Update on The Zimmerman Trial
The prosecution for the George Zimmerman trial rested on Friday and even ABC’s Don Abrams, formally of MSNBC, saw enough reasonable doubt to expect an acquittal, saying, “I don’t see how a jury convicts.” After the prosecution rested, Zimmerman’s attorney, Mike O’Mara, moved for a directed verdict of acquittal, as expected, and, as expected, Judge Nelson denied the motion. Despite her denial, which is standard operating procedure, anyone who has been watching this trial has to agree that the state’s case is very weak.
In the two weeks that the prosecution presented its case, witness after witness presented evidence that not only did not prove anything for the prosecution, but actually supported the defense’s claim that George Zimmerman shot Trayvon Martin in self-defense. Even the state’s “star” witness, Rachel “Dee-Dee” Jeantel, proved to be not much more than an embarrassment that most likely helped the defense more than the prosecution.
The best that the prosecution has been able to offer is Sabrina Fulton’s testimony that it was her son, Trayvon, screaming on the 911 recording and the testimony of a medical examiner from Jacksonville (where the prosecution team is based) that George Zimmerman’s injuries were just not that severe and were actually “inconsequential”. I have to wonder where, in the laws regarding self-defense, one has to have severe injuries before one can use deadly force to stop an attack.
The state cleverly scheduled Sabrina Fulton’s testimony on Friday so that the jury could take with them over the weekend the image of the grieving mother listening to the screams of her son as he battled for his life – and they did, except they might not be picturing the mother the state had planned for them to…Oddly, after the judge denied the motion for a directed verdict, she told the defense to start presenting their case–at five in the afternoon on Friday! It’s strange, but actually not so bad for the defense, who began by calling George Zimmerman’s mother. Like Trayvon’s mother, Zimmerman’s mother also identified the screams in the 911 call as being her son’s, in a battle for his life.
So, over the weekend, the jurors ponder two mothers grieving over what has happened to their sons. Who is telling the truth? Who is more believable? Who actually had custody of her son during his formative years? (Oops, we aren’t supposed to talk about that….)
Even if the jury believes Sabrina Fulton, is that enough to convict George Zimmerman?

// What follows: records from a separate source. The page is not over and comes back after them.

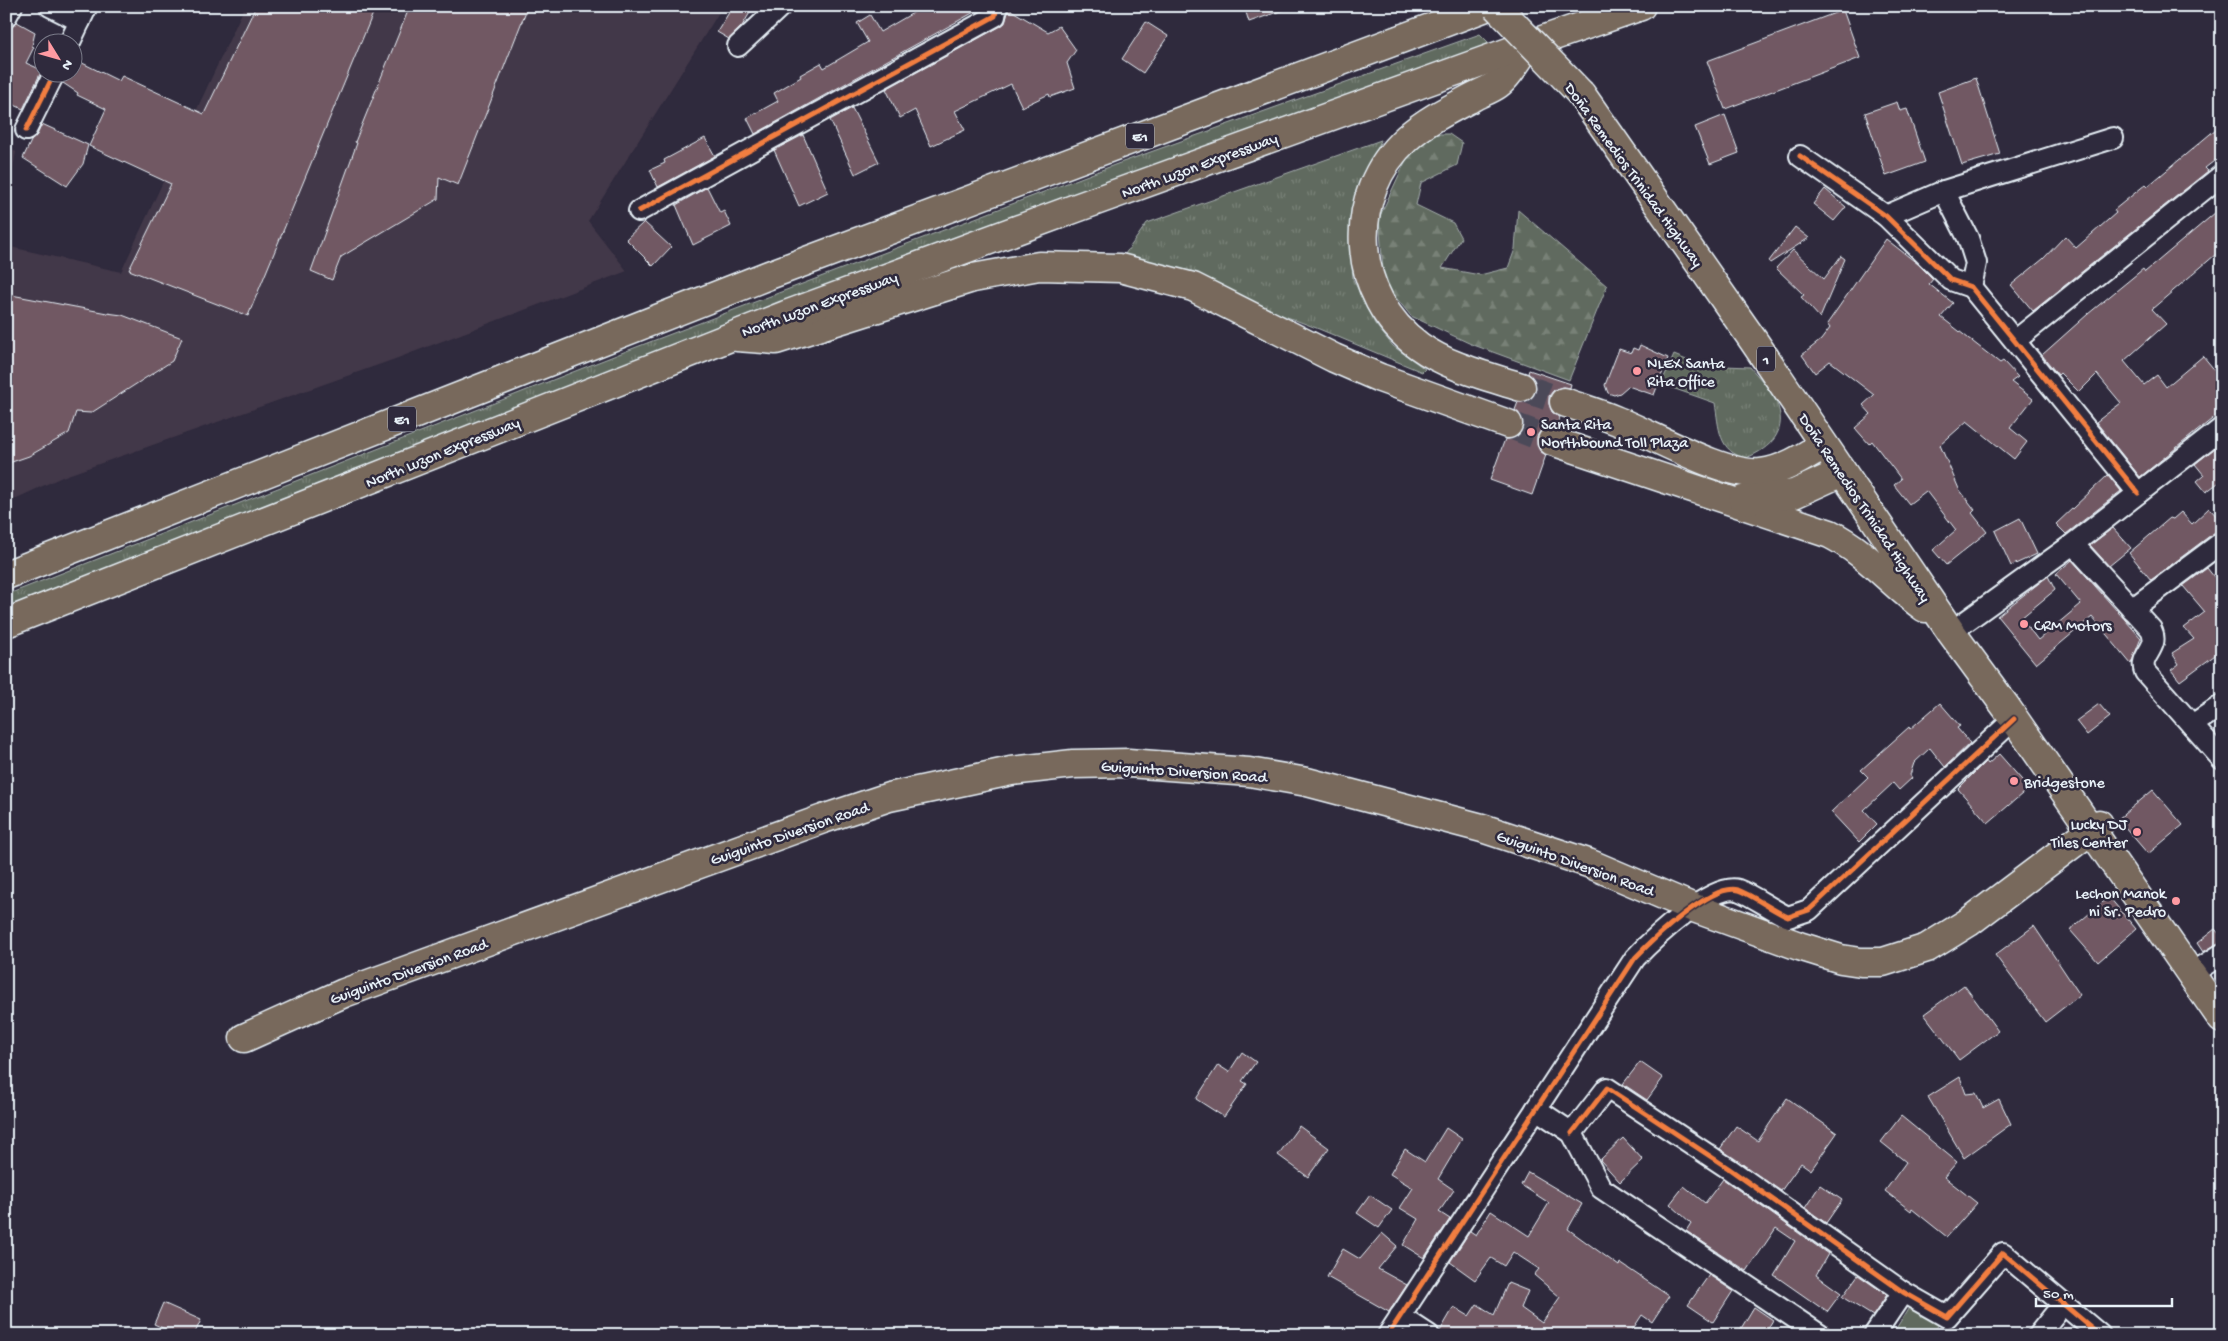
<svg xmlns="http://www.w3.org/2000/svg" width="2228" height="1341" viewBox="0 0 2228 1341" font-family="'Gochi Hand',sans-serif">
  <style>
    .built { fill: #433849 }
    .grass { fill: url(#grass-tufts); stroke: #a4aeac }
    .forest { fill: url(#forest-firs); stroke: #a4aeac }
    .park { fill: #616b5f; stroke: #a4aeac }
    .building { fill: #715964; stroke: #e8f1f8 }
    .lines { fill: none; stroke-linecap: round; stroke-linejoin: round }
    .highway-tunnel { stroke: #4b4859; stroke-width: 28; stroke-dasharray: 28 14; stroke-linecap: butt }
    .street-casing { stroke: #e8f1f8; stroke-width: 24 }
    .primary-casing { stroke: #e8f1f8; stroke-width: 31 }
    .highway-casing { stroke: #e8f1f8; stroke-width: 31 }
    .street { stroke: #2f2a3d; stroke-width: 20 }
    .primary { stroke: #78695c; stroke-width: 28 }
    .highway { stroke: #78695c; stroke-width: 28 }
    .highway-bridge-casing { stroke: #e8f1f8; stroke-width: 31; stroke-linecap: butt }
    .highway-bridge { stroke: #78695c; stroke-width: 28 }
    .cycleway-casing { stroke: #2f2a3d; stroke-width: 8 }
    .cycleway { stroke: #f27e40; stroke-width: 5 }
    .poi-dot { fill: #ff9aa2; stroke: #2f2a3d; stroke-width: 2 }
    .labels { text-anchor: middle; stroke-width: 5; stroke-linejoin: round; paint-order: stroke }
    .shield { fill: #2f2a3d; stroke: #b0b5c0; stroke-width: 1 }
    .shield-label { font-size: 15px; font-weight: bold; fill: #e8f1f8 }
    .street-label { font-size: 16px; fill: #e8f1f8; stroke: #2f2a3d }
    .poi-label { font-size: 16px; fill: #e8f1f8; stroke: #2f2a3d; text-anchor: start }
  </style>
  <defs>
    <pattern id="grass-tufts" width="24" height="20" patternUnits="userSpaceOnUse" patternTransform="scale(1.25)"><rect width="24" height="20" fill="#616b5f"/><path d="M3 7l-1-3M5 7V3M7 7l1-3M15 17l-1-3M17 17v-4M19 17l1-3" fill="none" stroke="#788177"/></pattern>
    <pattern id="forest-firs" width="22" height="20" patternUnits="userSpaceOnUse" patternTransform="scale(1.25)"><rect width="22" height="20" fill="#616b5f"/><path d="M5 1l3.5 6h-7zM16 11l3.5 6h-7z" fill="#788177"/></pattern>
  </defs>
  <rect width="100%" height="100%" fill="#2f2a3d"/>
  <filter id="ink" filterUnits="userSpaceOnUse"><feTurbulence type="fractalNoise" baseFrequency=".02" numOctaves="2"/><feDisplacementMap in="SourceGraphic" scale="10" xChannelSelector="R" yChannelSelector="G"/><feConvolveMatrix kernelMatrix="1 2 1 2 8 2 1 2 1" color-interpolation-filters="sRGB"/></filter>
  <g filter="url(#ink)">
    <!-- built -->
    <g class="built">
      <path d="M245 6H723L588 221 627 271 395 359 62 477 6 503V246L121 272Z"/>
      <path d="M6 145 16 152 6 206Z"/>
    </g>
    <!-- grass -->
    <g class="grass">
      <path d="M1480 34 1494 48 6 619V595L634 348 1117 164Z"/>
      <path d="M1381 140 1370 166 1350 243 1353 279 1375 324 1393 346 1425 369 1422 372 1319 329 1197 283 1129 261 1125 254 1147 223Z"/>
      <path d="M1674 355 1699 365 1750 367C1758 377 1771 389 1776 401 1789 431 1771 448 1746 458 1718 452 1719 427 1715 403L1661 384Z"/>
    </g>
    <!-- forest -->
    <path class="forest" d="M1428 134H1449L1462 143 1457 165 1421 183 1416 205 1453 223 1461 238 1442 268 1480 275 1508 268 1515 249 1518 210 1607 286 1569 380 1471 344 1411 316 1384 283 1379 218 1406 160Z"/>
    <!-- park -->
    <path class="park" d="M1910 1306 1939 1324 1932 1335H1892Z"/>
    <!-- building -->
    <g class="building">
      <path d="M256 6H376L248 316 129 270 171 184 89 146 106 109 77 95 78 93 63 83 67 72H72V58L119 81 122 76 204 114Z"/>
      <path d="M410 6H528L458 185 439 177 438 199 341 257 332 280 311 271 357 143 355 142Z"/>
      <path d="M733 6H754L742 26 729 39 717 32Z"/>
      <path d="M925 6H985L755 134 747 118 778 101 774 93 801 77 800 75 821 63 824 68 868 42 857 23 870 15 880 32Z"/>
      <path d="M1244 6H1289V8L1249 22Z"/>
      <path d="M1009 9 1048 32 1059 26 1076 50 1067 63 1075 88 1050 97 1049 94 1022 107 1011 84 955 111 965 130 931 146 915 110 900 118 886 89 1001 26 1005 23Z"/>
      <path d="M1843 10 1860 58 1725 109 1707 61Z"/>
      <path d="M17 22 35 32 32 46 34 47 26 63 42 70 23 109 6 101V31L10 34 12 27Z"/>
      <path d="M1146 22 1168 36 1143 73 1122 59Z"/>
      <path d="M1976 78 2000 154 1962 165 1938 92Z"/>
      <path d="M1897 102 1900 111 1907 109 1925 162 1886 176 1865 113Z"/>
      <path d="M852 108 879 162 855 174 830 120Z"/>
      <path d="M1725 115 1739 153 1710 164 1695 127Z"/>
      <path d="M42 124 88 145 83 164 67 186 23 158 31 141 37 135Z"/>
      <path d="M2222 124V155L2205 168 2208 171 2033 311 2011 285 2043 259 2065 236 2076 248 2116 213 2114 210 2146 184 2148 186Z"/>
      <path d="M803 135 828 192 799 206 774 150Z"/>
      <path d="M705 138 715 156 658 187 650 170 665 163 664 160Z"/>
      <path d="M707 187 720 213 724 211 731 226 693 245 676 205Z"/>
      <path d="M1825 189 1846 207 1834 221 1813 204Z"/>
      <path d="M2222 207V249L2152 309 2166 324 2124 361 2144 385 2157 375 2166 387 2203 356 2222 379V411L2140 477 2096 422 2121 403 2097 374 2079 392 2060 373 2058 375 2042 355 2088 314 2143 269 2145 272Z"/>
      <path d="M644 222 671 247 653 266 626 239Z"/>
      <path d="M1795 227 1809 238 1770 263 1769 261Z"/>
      <path d="M1886 239 1918 264 1933 279 1929 284 1953 303 1941 317 2000 363 2003 361 2018 377 2011 382 2033 399 2010 428 2027 442 2014 459 1967 421 1940 445 1959 489 1975 510 1972 513 1987 532 1946 565 1933 550 1956 530 1926 491 1909 504 1894 485 1901 479 1872 441 1869 444 1855 428 1871 414 1863 405 1874 395 1830 361 1815 373 1802 355 1821 340 1830 328 1827 324Z"/>
      <path d="M1793 250 1824 279 1841 256 1845 259 1820 318 1801 297 1804 295 1776 268Z"/>
      <path d="M6 294 107 313 122 315 182 338 172 361 91 413 76 412 69 433 29 456 6 464Z"/>
      <path d="M1640 345 1668 358 1654 395 1628 386 1620 393 1614 395 1608 393 1605 385 1619 349 1631 353 1633 348 1638 350Z"/>
      <path d="M1529 370 1571 384 1570 388 1562 387 1554 390 1549 396V404L1552 412 1560 417 1556 426H1549L1542 429 1537 436V445L1540 451 1546 455 1532 495 1490 480 1505 439H1511L1518 436 1523 429V421L1520 414 1515 410 1518 402H1525L1531 399 1536 392V383L1528 373Z"/>
      <path d="M2215 448 2222 457V480L2206 492 2197 481 2204 475 2195 464Z"/>
      <path d="M2108 475 2121 491 2066 534 2056 524Z"/>
      <path d="M2209 508 2222 522V530L2215 532 2151 580 2129 553 2170 518 2173 519 2181 512 2192 524Z"/>
      <path d="M2020 518 2037 554 2011 566 1995 531Z"/>
      <path d="M2113 528 2131 548 2109 566 2090 545Z"/>
      <path d="M2072 560 2141 638 2131 664 2092 617 2036 664 1997 616 2048 576 2055 590 2021 618 2038 640 2081 604 2056 574Z"/>
      <path d="M2207 568 2222 587V650L2180 681 2171 670 2179 664 2172 653 2194 639 2184 628 2205 612 2183 586Z"/>
      <path d="M1940 703 1960 726 1957 728 1970 743 1945 767 1930 748 1914 763 1910 775 1912 778 1899 790 1893 783 1864 810 1877 824 1859 842 1831 812 1868 777 1861 770 1909 727 1910 729Z"/>
      <path d="M2099 704 2110 717 2087 735 2076 721Z"/>
      <path d="M1999 754 2029 788 1988 823 1958 789 1986 761 1988 764Z"/>
      <path d="M2153 790 2183 825 2148 854 2118 819Z"/>
      <path d="M2109 897 2136 929 2098 962 2070 930Z"/>
      <path d="M2034 926 2080 995 2045 1022 1995 955Z"/>
      <path d="M2215 929 2222 937V941L2203 952 2197 943Z"/>
      <path d="M1964 985 1998 1031 1959 1060 1924 1014Z"/>
      <path d="M1242 1052 1256 1062 1242 1081 1247 1084 1224 1117 1196 1099 1218 1065 1229 1072Z"/>
      <path d="M1640 1062 1663 1078 1647 1100 1623 1084Z"/>
      <path d="M1960 1077 1966 1094 1976 1093 1983 1108 1999 1099 2011 1124 1964 1158 1928 1097Z"/>
      <path d="M1787 1098 1837 1133 1811 1170 1801 1163 1781 1191 1720 1149 1736 1126 1758 1141Z"/>
      <path d="M1901 1116 1957 1162 1944 1177 1977 1203 1947 1237 1912 1209 1911 1211 1885 1191 1906 1162 1881 1142Z"/>
      <path d="M1299 1126 1329 1148 1308 1177 1278 1155Z"/>
      <path d="M1446 1128 1462 1139 1438 1179 1454 1190 1439 1212 1450 1219 1424 1258 1403 1245 1418 1219 1400 1208 1413 1188 1390 1174 1405 1149 1425 1162Z"/>
      <path d="M1623 1138 1643 1160 1620 1182 1600 1160Z"/>
      <path d="M1528 1172 1582 1204 1568 1229 1619 1266 1620 1263 1669 1296 1652 1322 1642 1315 1629 1335H1441L1440 1331 1454 1307 1469 1316 1477 1304 1494 1315 1508 1283 1528 1291 1521 1308 1542 1323 1560 1297 1534 1275 1539 1269 1513 1252 1504 1266 1491 1258 1475 1280 1450 1262 1470 1231 1476 1235 1491 1211 1529 1236 1549 1203 1521 1185Z"/>
      <path d="M1723 1179 1828 1254 1816 1275 1841 1293 1827 1312 1774 1275 1795 1241 1776 1228 1747 1271 1686 1231 1691 1223 1670 1204 1684 1186 1705 1203Z"/>
      <path d="M1820 1185 1842 1200 1826 1223 1805 1208Z"/>
      <path d="M1370 1195 1392 1210 1379 1228 1357 1213Z"/>
      <path d="M1382 1233 1397 1246 1378 1269 1407 1285 1389 1312 1327 1277 1343 1249 1360 1259Z"/>
      <path d="M1709 1275 1733 1291 1713 1322 1688 1305Z"/>
      <path d="M1858 1275 1887 1295 1873 1316 1842 1297Z"/>
      <path d="M163 1303 201 1320 194 1335H178L154 1324Z"/>
      <path d="M1754 1307 1773 1320 1764 1335H1737Z"/>
    </g>
    <g class="lines">
      <!-- highway-tunnel -->
      <g class="highway-tunnel">
        <path d="M1521 387 1564 402"/>
        <path d="M1508 424 1552 441"/>
      </g>
      <defs>
        <g id="street">
          <path d="M50 6 80 21"/>
          <path d="M6 17 12 6"/>
          <path d="M70 42 87 6"/>
          <path d="M738 46 781 6"/>
          <path d="M26 130 55 72"/>
          <path d="M1800 156 1886 216 1951 280 1971 287 2138 493"/>
          <path d="M1944 191 1968 238 1976 263 1971 287"/>
          <path d="M639 211 995 16 997 6"/>
          <path d="M1886 216 1944 191 2113 138"/>
          <path d="M2016 340 2222 175"/>
          <path d="M2073 544 2151 629C2161 649 2138 654 2145 672L2222 759"/>
          <path d="M2132 609 2222 542"/>
          <path d="M1951 632 2073 544 2222 428"/>
          <path d="M2192 725 2222 705"/>
          <path d="M2191 974 2222 954"/>
          <path d="M1536 1109 1572 1133 1601 1188 1820 1335"/>
          <path d="M1572 1133 1607 1088 1728 1168 1903 1292 1947 1317 2003 1253 2100 1335"/>
          <path d="M1400 1316 1429 1335"/>
          <path d="M1388 1335 1635 958C1652 940 1713 882 1738 890 1752 895 1772 910 1788 917L1809 910 2014 719"/>
          <path d="M1874 1335 1903 1292"/>
          <path d="M2038 1335 2063 1304"/>
        </g>
        <path id="primary" d="M244 1038 344 993 823 819 889 797 1011 771 1073 764 1128 763 1249 772 1307 782 1482 828 1588 863 1694 908 1799 946 1841 959 1861 962H1883L1927 948 1969 922 2099 824"/>
        <g id="highway">
          <path d="M1581 94 1753 340 1951 632 2006 707 2222 1019"/>
          <path d="M737 337 776 340 973 278 1039 266 1120 268 1193 287 1334 358 1380 378 1508 424"/>
          <path d="M1521 387C1487 376 1448 367 1419 346 1351 297 1344 195 1407 138 1426 121 1448 110 1471 98 1479 93 1490 90 1498 84 1508 77 1520 56 1528 45"/>
          <path d="M1564 402C1581 408 1598 413 1615 420 1651 434 1725 477 1761 473 1784 470 1804 457 1823 445"/>
          <path d="M1552 441 1830 534C1869 554 1890 583 1925 608"/>
          <path d="M1743 500 1794 494 1842 472"/>
          <path d="M6 575 769 275 1489 6"/>
          <path d="M6 623 786 315 1079 207 1528 45 1641 6"/>
        </g>
      </defs>
      <!-- street casing -->
      <use href="#street" class="street-casing"/>
      <!-- primary casing -->
      <use href="#primary" class="primary-casing"/>
      <!-- highway casing -->
      <use href="#highway" class="highway-casing"/>
      <!-- street -->
      <use href="#street" class="street"/>
      <!-- primary -->
      <use href="#primary" class="primary"/>
      <!-- highway -->
      <use href="#highway" class="highway"/>
      <defs>
        <path id="highway-bridge" d="M1496 6 1581 94"/>
      </defs>
      <!-- highway-bridge casing -->
      <use href="#highway-bridge" class="highway-bridge-casing"/>
      <!-- highway-bridge -->
      <use href="#highway-bridge" class="highway-bridge"/>
      <defs>
        <g id="cycleway">
          <path d="M26 130 55 72"/>
          <path d="M1800 156 1886 216 1951 280 1971 287 2138 493"/>
          <path d="M639 211 995 16 997 6"/>
          <path d="M1572 1133 1607 1088 1728 1168 1903 1292 1947 1317 2003 1253 2100 1335"/>
          <path d="M1388 1335 1635 958C1652 940 1713 882 1738 890 1752 895 1772 910 1788 917L1809 910 2014 719"/>
        </g>
      </defs>
      <!-- cycleway casing -->
      <use href="#cycleway" class="cycleway-casing"/>
      <!-- cycleway -->
      <use href="#cycleway" class="cycleway"/>
    </g>
  </g>
  <!-- markers -->
  <g class="poi-dot">
    <circle cx="1637" cy="371" r="5"/>
    <circle cx="1531" cy="432" r="5"/>
    <circle cx="2024" cy="624" r="5"/>
    <circle cx="2014" cy="781" r="5"/>
    <circle cx="2137" cy="832" r="5"/>
    <circle cx="2176" cy="901" r="5"/>
  </g>
  <g class="labels">
    <!-- shield labels -->
    <g class="shield">
      <rect x="1126" y="123.5" width="28" height="25" rx="4"/>
      <rect x="1757" y="346.5" width="18" height="25" rx="4"/>
      <rect x="388" y="406.5" width="28" height="25" rx="4"/>
    </g>
    <g class="shield-label">
      <text x="1140" y="141">E1</text>
      <text x="1766" y="364">1</text>
      <text x="402" y="424">E1</text>
    </g>
    <!-- street labels -->
    <g class="street-label">
      <text transform="translate(1199 164) rotate(-20)" y="6">North Luzon Expressway</text>
      <text transform="translate(1635 174) rotate(54)" y="6">Doña Remedios Trinidad Highway</text>
      <text transform="translate(819 303) rotate(-20)" y="6">North Luzon Expressway</text>
      <text transform="translate(442 451) rotate(-22)" y="6">North Luzon Expressway</text>
      <text transform="translate(1866 507) rotate(56)" y="6">Doña Remedios Trinidad Highway</text>
      <text transform="translate(1184 770) rotate(4)" y="6">Guiguinto Diversion Road</text>
      <text transform="translate(789 832) rotate(-19)" y="6">Guiguinto Diversion Road</text>
      <text transform="translate(1576 862) rotate(20)" y="6">Guiguinto Diversion Road</text>
      <text transform="translate(408 970) rotate(-20)" y="6">Guiguinto Diversion Road</text>
    </g>
    <!-- poi labels -->
    <g class="poi-label">
      <text x="1647" y="368">NLEX Santa<tspan x="1647" dy="18">Rita Office</tspan></text>
      <text x="1541" y="429">Santa Rita<tspan x="1541" dy="18">Northbound Toll Plaza</tspan></text>
      <text x="2034" y="630">CRM Motors</text>
      <text x="2024" y="787">Bridgestone</text>
      <text x="2127" y="829" text-anchor="end">Lucky DJ<tspan x="2127" dy="18">Tiles Center</tspan></text>
      <text x="2166" y="898" text-anchor="end">Lechon Manok<tspan x="2166" dy="18">ni Sr. Pedro</tspan></text>
    </g>
  </g>
  <!-- margin -->
  <rect width="2228" height="1341" fill="none" stroke="#2f2a3d" stroke-width="25"/>
  <rect x="12" y="12" width="2203" height="1316" fill="none" stroke="#e8f1f8" stroke-width="2" filter="url(#ink)"/>
  <!-- north arrow -->
  <g transform="translate(58 58) rotate(127)"><circle r="24" fill="#2f2a3d" stroke="#797a88"/>
  <path d="M0-4L9 19L0 12L-9 19Z" fill="#ff9aa2"/>
  <text y="-8" font-size="14" font-weight="bold" text-anchor="middle" fill="#e8f1f8">N</text>
  </g>
  <!-- scale -->
  <path d="M2036 1298v8h136v-8" fill="none" stroke="#e8f1f8" stroke-width="2.5"/>
  <text x="2043" y="1298" font-size="15" fill="#e8f1f8" stroke="#2f2a3d" stroke-width="4" paint-order="stroke">50 m</text>
</svg>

And should he be convicted with the serious lack of substantial evidence against him? So far, most of what we have heard in this trial supports the defense narrative of what happened that night – that George Zimmerman, a neighborhood watch captain, observed a suspicious character in the neighborhood, called the police and asked them to send an officer, followed Martin from a distance while consulting with the police, was attacked by Martin, and shot him to save his own life. Pretty much everything we have heard in this trial so far supports that narrative, and we have only heard from the prosecution, except for the brief beginning of the defense presentation late Friday afternoon. One can only wonder what Mark O’Mara has in store for us this week.
What is troubling about this case is that it was brought to trial at all. The evidence we have seen so far does not support a conviction for manslaughter, much less second-degree murder. This is so obviously a political prosecution that one has to fear for the future of our system of justice. In fact, until the media and the mob got involved, Sanford police had chosen not to arrest George Zimmerman because the evidence supported his claim of self-defense. Once the media and the usual race-baiting suspects realized we had a case of a white man shooting an unarmed black boy, the clamor began for an arrest, which they eventually got, along with the firing of the Sanford Chief of Police, Bill Lee, for not jumping to the politically correct conclusion and arresting Zimmerman for murder in the first place. Of course, as more information came to light, it turned out that Zimmerman is not white, being Hispanic (hence the new designation, “white Hispanic), and even part black. Not quite the narrative the racial manipulators hoped for, but they are doing their best to make it work.
Whether Zimmerman is convicted or acquitted, this trial and the way that it has come about gives us a lot to think about. If I am in a situation where I must defend myself from an aggressor, should I be concerned about what happens afterwards? (Clearly, yes.) Will there be serious consequences if I, say, as a neighbor or a neighborhood watch volunteer, question the right of a stranger to be roaming around the houses on my street? (Possibly, especially if the stranger confronts me and I am armed.) Clearly, the decision to prosecute this case brings into question our right to defend ourselves, our property, and our neighborhoods. We can only hope that the jury gets it right.